(Dataset excerpts)
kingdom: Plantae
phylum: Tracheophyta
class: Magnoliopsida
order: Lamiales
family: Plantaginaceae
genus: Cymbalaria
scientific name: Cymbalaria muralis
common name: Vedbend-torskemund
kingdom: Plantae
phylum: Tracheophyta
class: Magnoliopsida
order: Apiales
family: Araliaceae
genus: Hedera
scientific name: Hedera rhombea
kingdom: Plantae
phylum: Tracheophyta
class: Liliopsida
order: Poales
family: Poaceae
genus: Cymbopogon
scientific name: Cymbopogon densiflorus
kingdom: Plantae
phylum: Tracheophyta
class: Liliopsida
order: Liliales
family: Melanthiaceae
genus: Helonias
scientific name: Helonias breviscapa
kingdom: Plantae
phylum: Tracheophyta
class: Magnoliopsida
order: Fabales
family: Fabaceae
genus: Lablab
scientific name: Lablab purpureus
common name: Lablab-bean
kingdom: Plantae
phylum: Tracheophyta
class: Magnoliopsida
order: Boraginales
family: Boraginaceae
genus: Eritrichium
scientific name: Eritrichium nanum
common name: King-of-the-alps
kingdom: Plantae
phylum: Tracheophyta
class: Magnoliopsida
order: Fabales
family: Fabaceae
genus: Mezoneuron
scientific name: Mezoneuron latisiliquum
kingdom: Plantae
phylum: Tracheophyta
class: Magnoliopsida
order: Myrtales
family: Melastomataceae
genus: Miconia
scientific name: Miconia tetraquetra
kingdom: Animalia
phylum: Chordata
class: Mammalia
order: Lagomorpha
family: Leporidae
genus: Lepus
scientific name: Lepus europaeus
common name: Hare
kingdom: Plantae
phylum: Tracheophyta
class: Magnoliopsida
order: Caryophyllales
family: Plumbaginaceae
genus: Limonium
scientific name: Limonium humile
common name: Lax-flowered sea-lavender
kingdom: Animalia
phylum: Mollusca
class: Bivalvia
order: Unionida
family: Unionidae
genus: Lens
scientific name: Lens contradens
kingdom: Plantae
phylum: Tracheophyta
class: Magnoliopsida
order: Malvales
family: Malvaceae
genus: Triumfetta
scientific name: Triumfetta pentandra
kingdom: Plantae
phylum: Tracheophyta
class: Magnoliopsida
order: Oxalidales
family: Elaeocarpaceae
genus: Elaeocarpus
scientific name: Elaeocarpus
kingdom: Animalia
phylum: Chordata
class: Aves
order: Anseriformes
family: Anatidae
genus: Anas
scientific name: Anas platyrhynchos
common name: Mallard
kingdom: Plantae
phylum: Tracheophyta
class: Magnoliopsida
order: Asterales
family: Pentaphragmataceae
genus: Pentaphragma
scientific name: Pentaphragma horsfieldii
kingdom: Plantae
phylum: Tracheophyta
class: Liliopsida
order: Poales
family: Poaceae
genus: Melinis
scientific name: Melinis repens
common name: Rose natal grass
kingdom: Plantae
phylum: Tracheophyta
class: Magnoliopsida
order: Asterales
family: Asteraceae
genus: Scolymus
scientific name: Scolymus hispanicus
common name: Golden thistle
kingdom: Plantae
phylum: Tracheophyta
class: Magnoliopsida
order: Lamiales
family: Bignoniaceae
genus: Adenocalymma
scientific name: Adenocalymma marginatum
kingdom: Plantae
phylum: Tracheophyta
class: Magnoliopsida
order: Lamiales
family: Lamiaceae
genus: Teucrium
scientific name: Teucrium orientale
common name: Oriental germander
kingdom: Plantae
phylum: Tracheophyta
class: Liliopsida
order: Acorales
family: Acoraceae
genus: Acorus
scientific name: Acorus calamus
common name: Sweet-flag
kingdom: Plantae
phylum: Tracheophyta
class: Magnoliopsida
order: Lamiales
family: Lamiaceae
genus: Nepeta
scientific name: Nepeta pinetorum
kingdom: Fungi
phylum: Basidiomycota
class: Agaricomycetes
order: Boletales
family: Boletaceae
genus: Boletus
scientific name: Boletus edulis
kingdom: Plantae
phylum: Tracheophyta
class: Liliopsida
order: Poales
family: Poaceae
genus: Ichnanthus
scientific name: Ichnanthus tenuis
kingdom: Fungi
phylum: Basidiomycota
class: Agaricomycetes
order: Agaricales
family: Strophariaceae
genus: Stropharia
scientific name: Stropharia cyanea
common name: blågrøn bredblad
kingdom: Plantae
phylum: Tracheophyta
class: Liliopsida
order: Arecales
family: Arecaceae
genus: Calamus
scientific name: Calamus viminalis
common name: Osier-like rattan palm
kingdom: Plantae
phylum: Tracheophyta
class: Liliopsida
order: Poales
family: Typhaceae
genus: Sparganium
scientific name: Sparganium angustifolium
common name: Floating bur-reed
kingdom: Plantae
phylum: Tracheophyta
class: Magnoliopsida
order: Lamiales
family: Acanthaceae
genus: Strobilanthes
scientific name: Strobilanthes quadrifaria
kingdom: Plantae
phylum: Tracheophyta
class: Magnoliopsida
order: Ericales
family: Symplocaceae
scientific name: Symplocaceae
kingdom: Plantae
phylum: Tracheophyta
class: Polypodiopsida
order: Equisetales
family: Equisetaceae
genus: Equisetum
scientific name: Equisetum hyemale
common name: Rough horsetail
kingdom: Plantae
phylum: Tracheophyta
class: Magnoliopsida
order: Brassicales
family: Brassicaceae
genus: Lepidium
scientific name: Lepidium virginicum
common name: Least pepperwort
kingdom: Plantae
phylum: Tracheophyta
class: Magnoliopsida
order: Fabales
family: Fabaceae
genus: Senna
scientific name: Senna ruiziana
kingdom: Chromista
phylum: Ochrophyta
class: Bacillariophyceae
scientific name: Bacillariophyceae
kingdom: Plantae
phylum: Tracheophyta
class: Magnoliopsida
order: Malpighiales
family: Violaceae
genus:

STATED TASK
Reproduce all of the data above line for line, without changing anything.

EXERCISE RESPONSE
kingdom: Plantae
phylum: Tracheophyta
class: Magnoliopsida
order: Lamiales
family: Plantaginaceae
genus: Cymbalaria
scientific name: Cymbalaria muralis
common name: Vedbend-torskemund
kingdom: Plantae
phylum: Tracheophyta
class: Magnoliopsida
order: Apiales
family: Araliaceae
genus: Hedera
scientific name: Hedera rhombea
kingdom: Plantae
phylum: Tracheophyta
class: Liliopsida
order: Poales
family: Poaceae
genus: Cymbopogon
scientific name: Cymbopogon densiflorus
kingdom: Plantae
phylum: Tracheophyta
class: Liliopsida
order: Liliales
family: Melanthiaceae
genus: Helonias
scientific name: Helonias breviscapa
kingdom: Plantae
phylum: Tracheophyta
class: Magnoliopsida
order: Fabales
family: Fabaceae
genus: Lablab
scientific name: Lablab purpureus
common name: Lablab-bean
kingdom: Plantae
phylum: Tracheophyta
class: Magnoliopsida
order: Boraginales
family: Boraginaceae
genus: Eritrichium
scientific name: Eritrichium nanum
common name: King-of-the-alps
kingdom: Plantae
phylum: Tracheophyta
class: Magnoliopsida
order: Fabales
family: Fabaceae
genus: Mezoneuron
scientific name: Mezoneuron latisiliquum
kingdom: Plantae
phylum: Tracheophyta
class: Magnoliopsida
order: Myrtales
family: Melastomataceae
genus: Miconia
scientific name: Miconia tetraquetra
kingdom: Animalia
phylum: Chordata
class: Mammalia
order: Lagomorpha
family: Leporidae
genus: Lepus
scientific name: Lepus europaeus
common name: Hare
kingdom: Plantae
phylum: Tracheophyta
class: Magnoliopsida
order: Caryophyllales
family: Plumbaginaceae
genus: Limonium
scientific name: Limonium humile
common name: Lax-flowered sea-lavender
kingdom: Animalia
phylum: Mollusca
class: Bivalvia
order: Unionida
family: Unionidae
genus: Lens
scientific name: Lens contradens
kingdom: Plantae
phylum: Tracheophyta
class: Magnoliopsida
order: Malvales
family: Malvaceae
genus: Triumfetta
scientific name: Triumfetta pentandra
kingdom: Plantae
phylum: Tracheophyta
class: Magnoliopsida
order: Oxalidales
family: Elaeocarpaceae
genus: Elaeocarpus
scientific name: Elaeocarpus
kingdom: Animalia
phylum: Chordata
class: Aves
order: Anseriformes
family: Anatidae
genus: Anas
scientific name: Anas platyrhynchos
common name: Mallard
kingdom: Plantae
phylum: Tracheophyta
class: Magnoliopsida
order: Asterales
family: Pentaphragmataceae
genus: Pentaphragma
scientific name: Pentaphragma horsfieldii
kingdom: Plantae
phylum: Tracheophyta
class: Liliopsida
order: Poales
family: Poaceae
genus: Melinis
scientific name: Melinis repens
common name: Rose natal grass
kingdom: Plantae
phylum: Tracheophyta
class: Magnoliopsida
order: Asterales
family: Asteraceae
genus: Scolymus
scientific name: Scolymus hispanicus
common name: Golden thistle
kingdom: Plantae
phylum: Tracheophyta
class: Magnoliopsida
order: Lamiales
family: Bignoniaceae
genus: Adenocalymma
scientific name: Adenocalymma marginatum
kingdom: Plantae
phylum: Tracheophyta
class: Magnoliopsida
order: Lamiales
family: Lamiaceae
genus: Teucrium
scientific name: Teucrium orientale
common name: Oriental germander
kingdom: Plantae
phylum: Tracheophyta
class: Liliopsida
order: Acorales
family: Acoraceae
genus: Acorus
scientific name: Acorus calamus
common name: Sweet-flag
kingdom: Plantae
phylum: Tracheophyta
class: Magnoliopsida
order: Lamiales
family: Lamiaceae
genus: Nepeta
scientific name: Nepeta pinetorum
kingdom: Fungi
phylum: Basidiomycota
class: Agaricomycetes
order: Boletales
family: Boletaceae
genus: Boletus
scientific name: Boletus edulis
kingdom: Plantae
phylum: Tracheophyta
class: Liliopsida
order: Poales
family: Poaceae
genus: Ichnanthus
scientific name: Ichnanthus tenuis
kingdom: Fungi
phylum: Basidiomycota
class: Agaricomycetes
order: Agaricales
family: Strophariaceae
genus: Stropharia
scientific name: Stropharia cyanea
common name: blågrøn bredblad
kingdom: Plantae
phylum: Tracheophyta
class: Liliopsida
order: Arecales
family: Arecaceae
genus: Calamus
scientific name: Calamus viminalis
common name: Osier-like rattan palm
kingdom: Plantae
phylum: Tracheophyta
class: Liliopsida
order: Poales
family: Typhaceae
genus: Sparganium
scientific name: Sparganium angustifolium
common name: Floating bur-reed
kingdom: Plantae
phylum: Tracheophyta
class: Magnoliopsida
order: Lamiales
family: Acanthaceae
genus: Strobilanthes
scientific name: Strobilanthes quadrifaria
kingdom: Plantae
phylum: Tracheophyta
class: Magnoliopsida
order: Ericales
family: Symplocaceae
scientific name: Symplocaceae
kingdom: Plantae
phylum: Tracheophyta
class: Polypodiopsida
order: Equisetales
family: Equisetaceae
genus: Equisetum
scientific name: Equisetum hyemale
common name: Rough horsetail
kingdom: Plantae
phylum: Tracheophyta
class: Magnoliopsida
order: Brassicales
family: Brassicaceae
genus: Lepidium
scientific name: Lepidium virginicum
common name: Least pepperwort
kingdom: Plantae
phylum: Tracheophyta
class: Magnoliopsida
order: Fabales
family: Fabaceae
genus: Senna
scientific name: Senna ruiziana
kingdom: Chromista
phylum: Ochrophyta
class: Bacillariophyceae
scientific name: Bacillariophyceae
kingdom: Plantae
phylum: Tracheophyta
class: Magnoliopsida
order: Malpighiales
family: Violaceae
genus:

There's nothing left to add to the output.